FCC Denies Rural-to-Urban Station Contest

Modesto resident John Johnson filed Informal Objection over KCAI Linden, California, licensed to Educational Media Foundation, over the manipulation of the non-commercial educational facility's move of coverage area.  The facility was originally licensed to East Sonora, a rural foothills community.  EMF bought the station and moved the community of license and coverage to San Andreas, abandoning NCE secondary service population coverage.  Once licensed to San Andreas, EMF filed to change the community of license again to Lindon, a community next to the larger California city of Stockton.  After completion, EMF further opted to move the station into Stockton.  Mr. Johnson complained that the station, which is fed via satellite, for which EMF also owns multiple stations in the Stockton area playing identical content feeds, is an blatant abuse of the community of license change rules.  In fact, the former moves broke FCC policy on community of license moves.
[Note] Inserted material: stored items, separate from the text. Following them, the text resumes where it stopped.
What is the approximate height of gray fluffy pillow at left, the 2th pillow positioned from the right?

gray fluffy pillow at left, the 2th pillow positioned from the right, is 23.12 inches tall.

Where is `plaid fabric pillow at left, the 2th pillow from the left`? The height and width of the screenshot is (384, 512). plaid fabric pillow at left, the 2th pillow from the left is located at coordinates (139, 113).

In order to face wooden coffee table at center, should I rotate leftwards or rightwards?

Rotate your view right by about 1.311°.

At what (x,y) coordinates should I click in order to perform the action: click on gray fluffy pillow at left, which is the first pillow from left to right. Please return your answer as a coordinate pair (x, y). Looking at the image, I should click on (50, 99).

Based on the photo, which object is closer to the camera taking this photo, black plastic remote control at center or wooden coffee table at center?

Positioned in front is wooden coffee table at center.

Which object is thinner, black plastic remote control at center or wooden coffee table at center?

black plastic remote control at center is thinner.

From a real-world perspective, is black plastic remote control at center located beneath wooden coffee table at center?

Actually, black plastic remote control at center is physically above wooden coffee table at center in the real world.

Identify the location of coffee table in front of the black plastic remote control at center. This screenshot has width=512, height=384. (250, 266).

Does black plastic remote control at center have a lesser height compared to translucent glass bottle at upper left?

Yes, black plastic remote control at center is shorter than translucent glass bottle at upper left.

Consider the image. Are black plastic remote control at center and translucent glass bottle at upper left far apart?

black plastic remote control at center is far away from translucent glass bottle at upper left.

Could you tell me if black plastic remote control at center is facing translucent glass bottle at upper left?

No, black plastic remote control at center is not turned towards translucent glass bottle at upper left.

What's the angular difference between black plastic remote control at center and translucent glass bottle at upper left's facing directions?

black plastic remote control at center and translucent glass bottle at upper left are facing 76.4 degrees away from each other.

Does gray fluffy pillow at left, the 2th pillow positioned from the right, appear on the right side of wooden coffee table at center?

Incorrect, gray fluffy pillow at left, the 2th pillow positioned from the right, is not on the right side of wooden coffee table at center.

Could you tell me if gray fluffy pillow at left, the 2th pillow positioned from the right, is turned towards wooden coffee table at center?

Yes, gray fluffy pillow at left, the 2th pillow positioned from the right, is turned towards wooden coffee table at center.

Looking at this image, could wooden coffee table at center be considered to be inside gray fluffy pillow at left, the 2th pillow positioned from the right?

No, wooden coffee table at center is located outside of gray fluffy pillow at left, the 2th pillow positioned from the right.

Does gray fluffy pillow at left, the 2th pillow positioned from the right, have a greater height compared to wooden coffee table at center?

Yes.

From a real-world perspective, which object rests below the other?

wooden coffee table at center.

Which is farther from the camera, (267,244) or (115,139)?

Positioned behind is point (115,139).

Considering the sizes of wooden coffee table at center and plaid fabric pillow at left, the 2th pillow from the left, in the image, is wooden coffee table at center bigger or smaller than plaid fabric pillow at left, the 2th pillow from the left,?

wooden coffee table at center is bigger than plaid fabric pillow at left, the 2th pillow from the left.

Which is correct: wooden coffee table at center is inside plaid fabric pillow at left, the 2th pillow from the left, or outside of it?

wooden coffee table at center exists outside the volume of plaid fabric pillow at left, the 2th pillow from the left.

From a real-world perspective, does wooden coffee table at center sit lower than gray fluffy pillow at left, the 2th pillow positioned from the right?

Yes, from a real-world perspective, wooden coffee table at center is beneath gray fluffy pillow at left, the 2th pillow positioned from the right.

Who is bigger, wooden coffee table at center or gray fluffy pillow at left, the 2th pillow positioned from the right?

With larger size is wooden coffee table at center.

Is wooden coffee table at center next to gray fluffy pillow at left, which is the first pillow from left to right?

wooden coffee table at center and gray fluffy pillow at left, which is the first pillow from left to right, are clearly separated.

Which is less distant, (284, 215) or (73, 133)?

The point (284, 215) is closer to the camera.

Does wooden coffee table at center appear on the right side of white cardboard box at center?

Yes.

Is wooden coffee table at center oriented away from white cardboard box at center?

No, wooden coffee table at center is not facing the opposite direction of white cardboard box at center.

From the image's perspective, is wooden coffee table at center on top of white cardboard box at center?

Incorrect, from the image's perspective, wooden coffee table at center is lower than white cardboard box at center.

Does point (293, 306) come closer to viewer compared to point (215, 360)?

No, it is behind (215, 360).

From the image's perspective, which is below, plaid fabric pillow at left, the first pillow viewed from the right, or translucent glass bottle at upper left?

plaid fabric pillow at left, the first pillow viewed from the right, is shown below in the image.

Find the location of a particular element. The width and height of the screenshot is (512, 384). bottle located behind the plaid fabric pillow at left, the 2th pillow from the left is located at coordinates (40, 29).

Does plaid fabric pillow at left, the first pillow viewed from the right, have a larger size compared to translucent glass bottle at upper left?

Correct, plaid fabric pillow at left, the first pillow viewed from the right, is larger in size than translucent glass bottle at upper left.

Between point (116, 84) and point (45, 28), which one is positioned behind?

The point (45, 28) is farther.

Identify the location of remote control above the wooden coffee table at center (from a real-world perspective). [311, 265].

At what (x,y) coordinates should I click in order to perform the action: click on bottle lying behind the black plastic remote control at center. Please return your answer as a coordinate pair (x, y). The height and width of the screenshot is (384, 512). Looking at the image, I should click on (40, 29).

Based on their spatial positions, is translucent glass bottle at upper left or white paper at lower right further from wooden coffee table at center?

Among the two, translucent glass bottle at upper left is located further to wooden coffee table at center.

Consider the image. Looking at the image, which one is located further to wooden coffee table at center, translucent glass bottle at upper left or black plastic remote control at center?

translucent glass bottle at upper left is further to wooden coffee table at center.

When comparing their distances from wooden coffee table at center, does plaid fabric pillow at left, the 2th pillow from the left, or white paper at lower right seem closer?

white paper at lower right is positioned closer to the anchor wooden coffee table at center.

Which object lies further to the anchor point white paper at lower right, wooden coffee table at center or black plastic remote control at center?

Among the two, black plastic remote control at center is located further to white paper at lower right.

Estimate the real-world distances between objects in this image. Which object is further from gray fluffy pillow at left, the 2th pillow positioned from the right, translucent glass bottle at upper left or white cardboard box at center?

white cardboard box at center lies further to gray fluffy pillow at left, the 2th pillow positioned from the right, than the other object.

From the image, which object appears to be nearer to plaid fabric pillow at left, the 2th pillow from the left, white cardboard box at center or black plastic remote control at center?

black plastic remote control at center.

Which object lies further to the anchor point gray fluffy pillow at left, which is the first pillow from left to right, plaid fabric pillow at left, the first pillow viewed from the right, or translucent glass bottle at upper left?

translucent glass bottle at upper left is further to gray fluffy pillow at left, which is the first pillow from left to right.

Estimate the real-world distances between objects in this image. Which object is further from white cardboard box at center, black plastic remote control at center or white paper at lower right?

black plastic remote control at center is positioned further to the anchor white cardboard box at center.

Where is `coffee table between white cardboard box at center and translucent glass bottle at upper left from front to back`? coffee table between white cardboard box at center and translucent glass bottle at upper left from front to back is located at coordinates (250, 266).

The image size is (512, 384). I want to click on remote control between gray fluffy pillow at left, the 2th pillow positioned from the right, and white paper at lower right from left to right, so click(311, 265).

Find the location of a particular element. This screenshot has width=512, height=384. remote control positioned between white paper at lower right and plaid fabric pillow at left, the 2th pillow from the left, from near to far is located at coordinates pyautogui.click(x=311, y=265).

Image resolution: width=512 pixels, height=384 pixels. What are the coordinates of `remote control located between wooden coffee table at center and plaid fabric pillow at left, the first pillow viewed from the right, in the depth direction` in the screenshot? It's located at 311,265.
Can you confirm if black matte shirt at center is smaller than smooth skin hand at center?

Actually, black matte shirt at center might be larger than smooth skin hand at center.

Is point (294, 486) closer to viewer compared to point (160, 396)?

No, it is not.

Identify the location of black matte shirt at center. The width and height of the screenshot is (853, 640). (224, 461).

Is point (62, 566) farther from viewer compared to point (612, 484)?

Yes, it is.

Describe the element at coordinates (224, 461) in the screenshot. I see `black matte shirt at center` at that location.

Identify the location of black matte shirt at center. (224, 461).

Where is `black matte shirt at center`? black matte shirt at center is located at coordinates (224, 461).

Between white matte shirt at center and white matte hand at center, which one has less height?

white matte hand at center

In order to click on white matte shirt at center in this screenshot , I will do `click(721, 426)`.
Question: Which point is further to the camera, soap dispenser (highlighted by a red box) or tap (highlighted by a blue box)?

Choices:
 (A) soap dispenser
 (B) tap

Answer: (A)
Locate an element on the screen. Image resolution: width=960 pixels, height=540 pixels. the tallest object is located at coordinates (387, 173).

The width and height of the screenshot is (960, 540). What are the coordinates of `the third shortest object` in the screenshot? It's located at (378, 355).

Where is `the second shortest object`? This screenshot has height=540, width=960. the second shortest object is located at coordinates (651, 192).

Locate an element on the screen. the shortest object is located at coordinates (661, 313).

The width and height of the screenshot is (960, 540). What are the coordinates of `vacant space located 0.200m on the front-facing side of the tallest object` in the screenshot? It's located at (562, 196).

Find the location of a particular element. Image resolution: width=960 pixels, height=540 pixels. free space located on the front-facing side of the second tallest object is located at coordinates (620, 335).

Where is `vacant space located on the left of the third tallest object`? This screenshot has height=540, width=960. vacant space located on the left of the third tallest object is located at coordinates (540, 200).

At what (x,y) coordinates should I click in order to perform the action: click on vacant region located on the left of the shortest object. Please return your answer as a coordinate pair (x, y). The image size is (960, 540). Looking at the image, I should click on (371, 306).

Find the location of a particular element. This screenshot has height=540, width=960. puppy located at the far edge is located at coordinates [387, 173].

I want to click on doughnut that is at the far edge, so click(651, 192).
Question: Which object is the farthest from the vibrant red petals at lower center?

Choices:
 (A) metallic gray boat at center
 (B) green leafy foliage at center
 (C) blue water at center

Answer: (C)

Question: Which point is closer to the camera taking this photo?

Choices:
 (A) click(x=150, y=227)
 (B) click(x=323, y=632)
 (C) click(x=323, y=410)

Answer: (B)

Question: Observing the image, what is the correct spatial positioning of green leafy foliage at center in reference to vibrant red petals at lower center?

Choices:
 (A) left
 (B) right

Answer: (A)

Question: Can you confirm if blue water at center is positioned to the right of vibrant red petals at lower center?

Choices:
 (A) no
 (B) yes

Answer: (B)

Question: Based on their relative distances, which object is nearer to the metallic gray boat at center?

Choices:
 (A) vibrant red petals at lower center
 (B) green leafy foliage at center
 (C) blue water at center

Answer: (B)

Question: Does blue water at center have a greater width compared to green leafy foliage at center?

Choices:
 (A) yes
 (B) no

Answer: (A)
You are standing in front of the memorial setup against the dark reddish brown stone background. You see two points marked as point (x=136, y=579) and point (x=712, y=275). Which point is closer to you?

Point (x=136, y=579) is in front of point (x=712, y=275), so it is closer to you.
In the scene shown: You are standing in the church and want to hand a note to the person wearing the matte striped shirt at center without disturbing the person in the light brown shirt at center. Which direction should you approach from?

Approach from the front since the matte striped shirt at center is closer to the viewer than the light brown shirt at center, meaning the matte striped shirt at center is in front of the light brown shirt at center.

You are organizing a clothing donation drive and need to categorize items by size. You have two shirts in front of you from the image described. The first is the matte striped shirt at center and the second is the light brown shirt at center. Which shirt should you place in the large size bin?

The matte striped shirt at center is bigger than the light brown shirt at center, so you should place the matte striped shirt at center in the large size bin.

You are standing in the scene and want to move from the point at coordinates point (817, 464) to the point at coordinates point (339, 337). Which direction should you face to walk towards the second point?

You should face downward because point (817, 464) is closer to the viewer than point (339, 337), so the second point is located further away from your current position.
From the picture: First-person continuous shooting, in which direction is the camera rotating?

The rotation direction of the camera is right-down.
Johnson complains EMF did not demonstrate candor within the proposals to the FCC.

In it's decision, the FCC denied the Objection.  The FCC stated that the individual moves from community-to-community were spaced-out in duration, so they were not evading the major change rules.  Furthermore, the Objector should have filed objection upon EMF's original community of license change.

The FCC accepts no accountability in this situation to uphold Section 307(b) of the Communications Act, where the FCC is supposed to abide by policies that adhere to fair distribution of service (i.e., stations can't all be licensed in one area, or be moved out of rural areas if it is only one of two stations, or the only station, covering a community).  In such situations where the FCC made a wrong call several months to years back, it is difficult to unwind the original decision.  Furthermore, the FCC does not have any public interests regulations that specifically do not allow a licensee to hoard radio channels and rebroadcast the same audio content.

In this specific case, KCAI 89.3 FM's proposal would preempt KBCC's coverage into Stockton (89.5 FM), owned by community nonprofit Peace and Justice of Network of San Joaquin County.  The decision further erodes broadcast station localism.